When I read that, I was like, “What?” Even if you’re getting not the main part of a movie, I think that [00:07:00] even having a secondary role would just be so much more interesting and fulfilling than a law school degree.
Nathan Fox: Yeah, it would be more fun, more glamorous, more remunerative, better in every way. Yeah, she’s got the drive inside of her, I guess. Now, she’s rewarded. The fact that we grow in a DC [00:07:30] comics movie. Cool.
Ben Olson: Totally pointless. Just I was surprised that someone would still have a fallback to law school from an acting career. That seems pretty successful. People know who she is even if she hadn’t gotten this role.
Nathan Fox: Yeah. I hope that movie is good.
Ben Olson: Yeah, I hope so.
Nathan Fox: What did I see the other day about superhero movies? It was [00:08:00] a little quick infographic, and it was ranking weirdly by race and name. It was ranking all the Marvel superheroes. It had white dudes named Chris outnumber all women superheroes [00:08:30] in the entire Marvel universe.
Ben Olson: Yeah, wow.
Nathan Fox: White dudes named Chris, more of them have been in more Marvel movies than all women combined. It was pretty awesome. If I can take that up, I will. Wait, I’m going to try it right now. This is going to make for a great radio, by the way.

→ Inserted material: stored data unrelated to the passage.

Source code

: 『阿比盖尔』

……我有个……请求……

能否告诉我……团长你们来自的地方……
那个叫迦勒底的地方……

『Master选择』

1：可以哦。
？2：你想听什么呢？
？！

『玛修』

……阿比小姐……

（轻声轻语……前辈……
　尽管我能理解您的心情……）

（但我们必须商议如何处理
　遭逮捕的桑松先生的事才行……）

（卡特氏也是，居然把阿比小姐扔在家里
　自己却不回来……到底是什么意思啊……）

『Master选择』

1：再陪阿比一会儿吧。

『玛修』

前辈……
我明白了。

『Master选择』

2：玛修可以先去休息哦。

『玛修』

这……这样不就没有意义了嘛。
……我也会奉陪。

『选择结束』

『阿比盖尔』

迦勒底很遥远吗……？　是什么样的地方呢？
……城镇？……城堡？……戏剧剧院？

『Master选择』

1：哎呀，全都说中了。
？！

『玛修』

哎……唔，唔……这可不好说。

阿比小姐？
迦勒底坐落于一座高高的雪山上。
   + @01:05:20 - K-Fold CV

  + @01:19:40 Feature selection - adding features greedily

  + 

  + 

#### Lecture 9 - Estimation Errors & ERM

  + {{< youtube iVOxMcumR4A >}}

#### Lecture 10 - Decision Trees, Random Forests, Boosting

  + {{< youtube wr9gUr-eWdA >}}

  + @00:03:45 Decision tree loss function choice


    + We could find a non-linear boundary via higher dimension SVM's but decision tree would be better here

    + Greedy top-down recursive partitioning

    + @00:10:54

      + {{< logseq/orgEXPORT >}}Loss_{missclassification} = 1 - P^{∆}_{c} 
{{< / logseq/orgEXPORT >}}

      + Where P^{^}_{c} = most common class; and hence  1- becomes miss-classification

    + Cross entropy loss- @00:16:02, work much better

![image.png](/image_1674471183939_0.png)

Ben Olson: Wait, the actor’s name is Chris or the character is named Chris? [00:09:00] I don’t even know these characters’ real names.
Nathan Fox: No, the actor.
Ben Olson: Okay, okay.
Nathan Fox: The actor, yeah. Wait, that’s not the one. I can’t find. Yeah, because it’s like Chris Pratt, Chris Evans, Chris Hemsworth, and Chris O’Donnell. That’s older, but yeah. Hemsworth has been Thor three times. [00:09:30] Then, it was a cool infographic, but it was stacked up like this bar chart. They were putting the head. It was like they had the square icon of the guy. It was a stack of these square images of white dudes named Chris. Then, it was like this multicolored stack of all women, but it didn’t come nearly as high as the stack of white Chrises.
Ben Olson: Yeah, it is weird. What’s her name? [00:10:00] Scarlet Johansson. That’s her name? Black Widow, right? Why hadn’t they done a movie about that? That would be cool. They should. I think one is in the works, I’m assuming.
Nathan Fox: Yeah. Women just get hosed in Hollywood, period. Women just don’t get lead roles. That’s how it is. Movies are about men. That’s slowly, slowly changing in Hollywood, [00:10:30] especially as more women actually make films themselves, but that’s been a big time problem for a long time in Hollywood.
Ben Olson: That does seem a little ironic. Hollywood seems to portray itself as this holier-than-thou, we-know-what’s-going-on center.
Nathan Fox: Yeah, but, at the same time, it’s like unbelievably shallow, and unbelievably just marketing-driven and traditional really. [00:11:00] They’re making movies for the center of the country and for the entire world. They play it at the lowest common denominator. They put pretty faces and boobs. Then, it’s like all the dude actually are [inaudible 00:11:14]. It’s just the way they have historically rolled. It seems as if we’re coming into a more modern time. That’s good for everybody. We will post links to this stuff in the show notes. I’ll try to dig up [00:11:30] that cool infographic because I thought it was interesting.
Another email here. It says, “Hi Nathan and Ben. I’ve found that I perform best on the test after I listened to an episode of Thinking LSAT prior to taking a test, especially one that focuses on substance as opposed to admission advice or career advice.”